Request: Restate the entire listing word for word.

Stored dataset items:
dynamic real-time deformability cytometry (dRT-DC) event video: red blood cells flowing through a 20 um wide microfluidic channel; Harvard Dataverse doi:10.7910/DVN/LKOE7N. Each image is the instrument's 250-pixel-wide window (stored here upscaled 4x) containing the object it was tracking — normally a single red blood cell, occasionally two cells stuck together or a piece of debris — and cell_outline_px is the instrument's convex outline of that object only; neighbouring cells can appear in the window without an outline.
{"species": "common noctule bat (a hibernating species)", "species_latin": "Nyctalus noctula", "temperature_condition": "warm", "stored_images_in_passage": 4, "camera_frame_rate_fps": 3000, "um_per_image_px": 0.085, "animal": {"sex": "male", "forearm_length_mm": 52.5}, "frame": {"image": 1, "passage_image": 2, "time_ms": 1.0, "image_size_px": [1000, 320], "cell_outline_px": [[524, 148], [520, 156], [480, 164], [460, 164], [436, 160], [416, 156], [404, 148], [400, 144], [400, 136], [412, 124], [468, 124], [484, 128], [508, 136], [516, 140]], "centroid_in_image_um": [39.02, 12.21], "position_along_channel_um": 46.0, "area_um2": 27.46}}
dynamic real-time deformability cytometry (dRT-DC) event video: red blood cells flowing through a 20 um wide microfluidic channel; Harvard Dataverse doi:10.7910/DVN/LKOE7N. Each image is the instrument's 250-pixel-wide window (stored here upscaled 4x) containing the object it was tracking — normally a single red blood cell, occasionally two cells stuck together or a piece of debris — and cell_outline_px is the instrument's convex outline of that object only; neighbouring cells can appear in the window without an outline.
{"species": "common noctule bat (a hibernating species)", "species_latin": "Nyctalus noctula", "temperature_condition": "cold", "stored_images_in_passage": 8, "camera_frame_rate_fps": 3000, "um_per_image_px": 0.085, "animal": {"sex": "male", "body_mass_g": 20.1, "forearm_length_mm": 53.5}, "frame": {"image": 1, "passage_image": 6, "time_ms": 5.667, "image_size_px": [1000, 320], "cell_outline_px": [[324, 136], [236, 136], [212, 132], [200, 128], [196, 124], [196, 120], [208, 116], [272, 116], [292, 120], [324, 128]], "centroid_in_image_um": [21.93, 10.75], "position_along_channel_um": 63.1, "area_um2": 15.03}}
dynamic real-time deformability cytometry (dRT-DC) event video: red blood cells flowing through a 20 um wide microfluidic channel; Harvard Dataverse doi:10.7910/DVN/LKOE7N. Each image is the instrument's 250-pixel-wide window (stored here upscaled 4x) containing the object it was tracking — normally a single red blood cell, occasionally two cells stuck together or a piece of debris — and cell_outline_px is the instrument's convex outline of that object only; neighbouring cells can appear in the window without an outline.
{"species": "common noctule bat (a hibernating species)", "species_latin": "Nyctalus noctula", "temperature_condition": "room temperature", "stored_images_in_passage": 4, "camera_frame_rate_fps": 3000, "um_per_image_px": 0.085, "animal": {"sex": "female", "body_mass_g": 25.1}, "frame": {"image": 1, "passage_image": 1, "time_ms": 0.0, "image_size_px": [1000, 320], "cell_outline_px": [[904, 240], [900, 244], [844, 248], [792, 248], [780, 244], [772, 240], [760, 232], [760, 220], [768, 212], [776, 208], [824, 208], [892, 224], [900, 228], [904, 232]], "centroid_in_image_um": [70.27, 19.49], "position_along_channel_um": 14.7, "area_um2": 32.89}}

Response to this exercise:
dynamic real-time deformability cytometry (dRT-DC) event video: red blood cells flowing through a 20 um wide microfluidic channel; Harvard Dataverse doi:10.7910/DVN/LKOE7N. Each image is the instrument's 250-pixel-wide window (stored here upscaled 4x) containing the object it was tracking — normally a single red blood cell, occasionally two cells stuck together or a piece of debris — and cell_outline_px is the instrument's convex outline of that object only; neighbouring cells can appear in the window without an outline.
{"species": "common noctule bat (a hibernating species)", "species_latin": "Nyctalus noctula", "temperature_condition": "warm", "stored_images_in_passage": 4, "camera_frame_rate_fps": 3000, "um_per_image_px": 0.085, "animal": {"sex": "male", "forearm_length_mm": 52.5}, "frame": {"image": 1, "passage_image": 2, "time_ms": 1.0, "image_size_px": [1000, 320], "cell_outline_px": [[524, 148], [520, 156], [480, 164], [460, 164], [436, 160], [416, 156], [404, 148], [400, 144], [400, 136], [412, 124], [468, 124], [484, 128], [508, 136], [516, 140]], "centroid_in_image_um": [39.02, 12.21], "position_along_channel_um": 46.0, "area_um2": 27.46}}
dynamic real-time deformability cytometry (dRT-DC) event video: red blood cells flowing through a 20 um wide microfluidic channel; Harvard Dataverse doi:10.7910/DVN/LKOE7N. Each image is the instrument's 250-pixel-wide window (stored here upscaled 4x) containing the object it was tracking — normally a single red blood cell, occasionally two cells stuck together or a piece of debris — and cell_outline_px is the instrument's convex outline of that object only; neighbouring cells can appear in the window without an outline.
{"species": "common noctule bat (a hibernating species)", "species_latin": "Nyctalus noctula", "temperature_condition": "cold", "stored_images_in_passage": 8, "camera_frame_rate_fps": 3000, "um_per_image_px": 0.085, "animal": {"sex": "male", "body_mass_g": 20.1, "forearm_length_mm": 53.5}, "frame": {"image": 1, "passage_image": 6, "time_ms": 5.667, "image_size_px": [1000, 320], "cell_outline_px": [[324, 136], [236, 136], [212, 132], [200, 128], [196, 124], [196, 120], [208, 116], [272, 116], [292, 120], [324, 128]], "centroid_in_image_um": [21.93, 10.75], "position_along_channel_um": 63.1, "area_um2": 15.03}}
dynamic real-time deformability cytometry (dRT-DC) event video: red blood cells flowing through a 20 um wide microfluidic channel; Harvard Dataverse doi:10.7910/DVN/LKOE7N. Each image is the instrument's 250-pixel-wide window (stored here upscaled 4x) containing the object it was tracking — normally a single red blood cell, occasionally two cells stuck together or a piece of debris — and cell_outline_px is the instrument's convex outline of that object only; neighbouring cells can appear in the window without an outline.
{"species": "common noctule bat (a hibernating species)", "species_latin": "Nyctalus noctula", "temperature_condition": "room temperature", "stored_images_in_passage": 4, "camera_frame_rate_fps": 3000, "um_per_image_px": 0.085, "animal": {"sex": "female", "body_mass_g": 25.1}, "frame": {"image": 1, "passage_image": 1, "time_ms": 0.0, "image_size_px": [1000, 320], "cell_outline_px": [[904, 240], [900, 244], [844, 248], [792, 248], [780, 244], [772, 240], [760, 232], [760, 220], [768, 212], [776, 208], [824, 208], [892, 224], [900, 228], [904, 232]], "centroid_in_image_um": [70.27, 19.49], "position_along_channel_um": 14.7, "area_um2": 32.89}}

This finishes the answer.